WHO tagged B.1.617.2 strain as the ‘Delta’ variant of SARS-CoV-2. The variant was recognized as one of the drivers of the second wave of coronavirus infections that confounded parts of the country earlier this year.
The ‘Delta’ variant has further altered to form the ‘Delta plus’ or ‘AY.1’ variant. However, there is no instant cause for concern in India as its incidence in the country is still low, scientists said.
Using a self-reporting system through a mobile app, data from the United Kingdom suggest the most common COVID symptoms may have changed from those we traditionally associated with the virus. The reports don’t take into account which COVID variant participants are infected with. But given Delta is predominating in the UK at present, it’s a safe bet the symptoms we see here reflect the Delta variant.
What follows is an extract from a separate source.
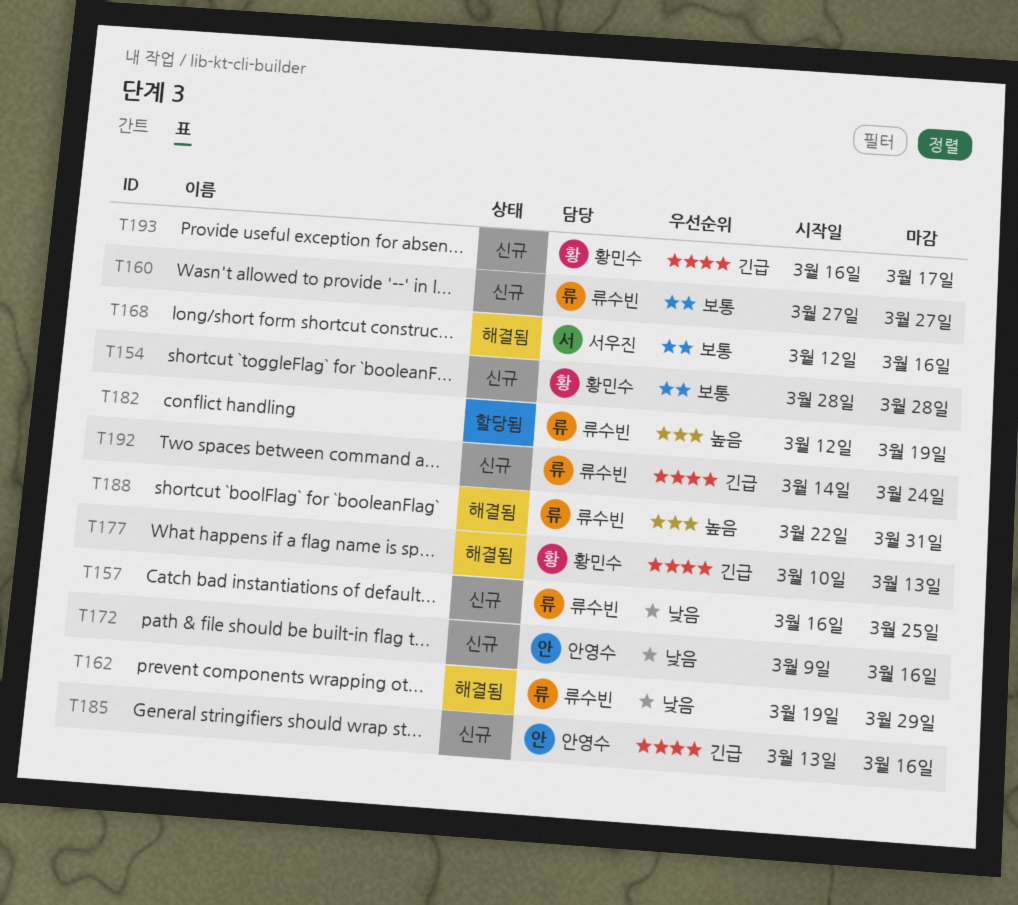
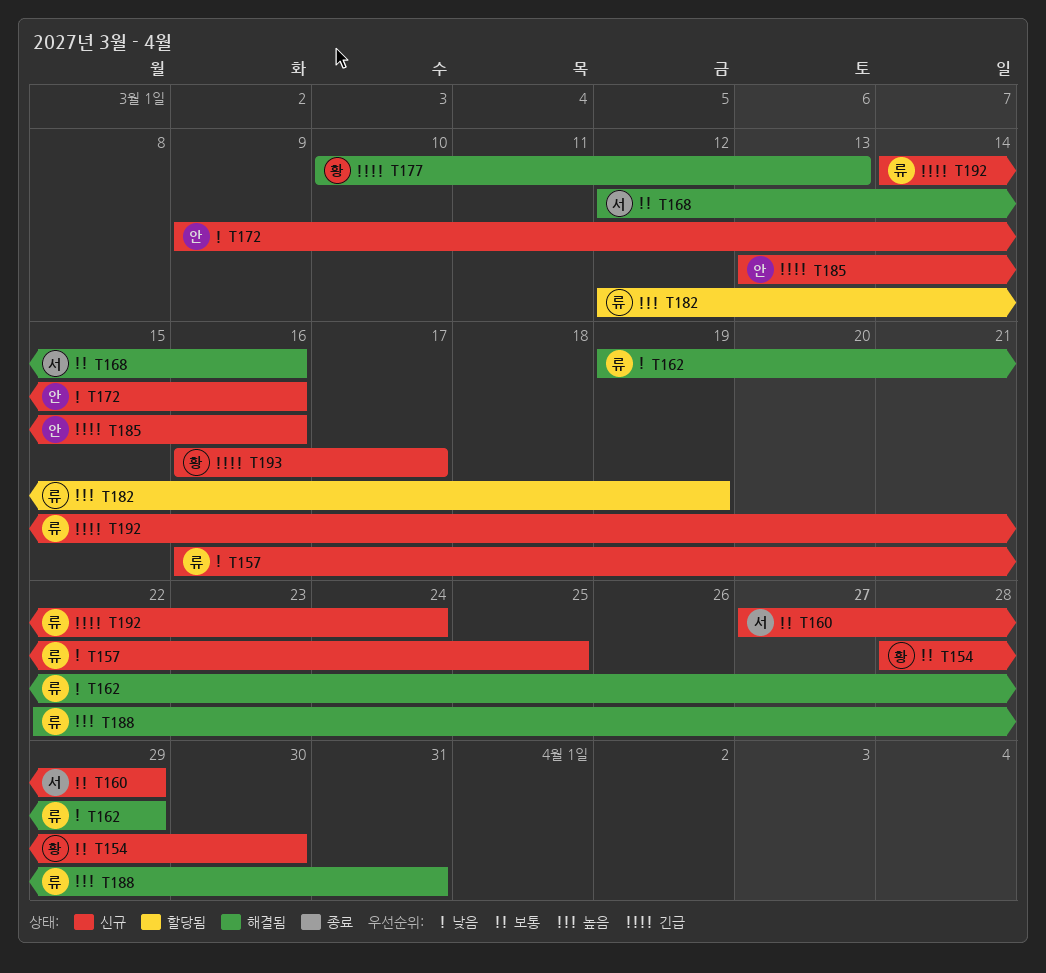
T154, due: Mar 28 -> Mar 30
T160, owner: 류수빈 -> 서우진
T160, due: Mar 27 -> Mar 29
While fever and cough have always been common COVID symptoms, and headache and sore throat have conventionally presented for some people, a runny nose was rarely reported in earlier data. Meanwhile, loss of smell, which was originally quite common, now ranks ninth.
There are a few reasons we could be seeing the symptoms evolving in this way. It could also be because of the evolution of the virus, and the different characteristics (viral factors) of the Delta variant. But why exactly symptoms could be changing remains uncertain. While we still have more to learn about the Delta variant, this emerging data is important because it shows us that what we might think of as just a mild winter cold — a runny nose and a sore throat — could be a case of COVID-19.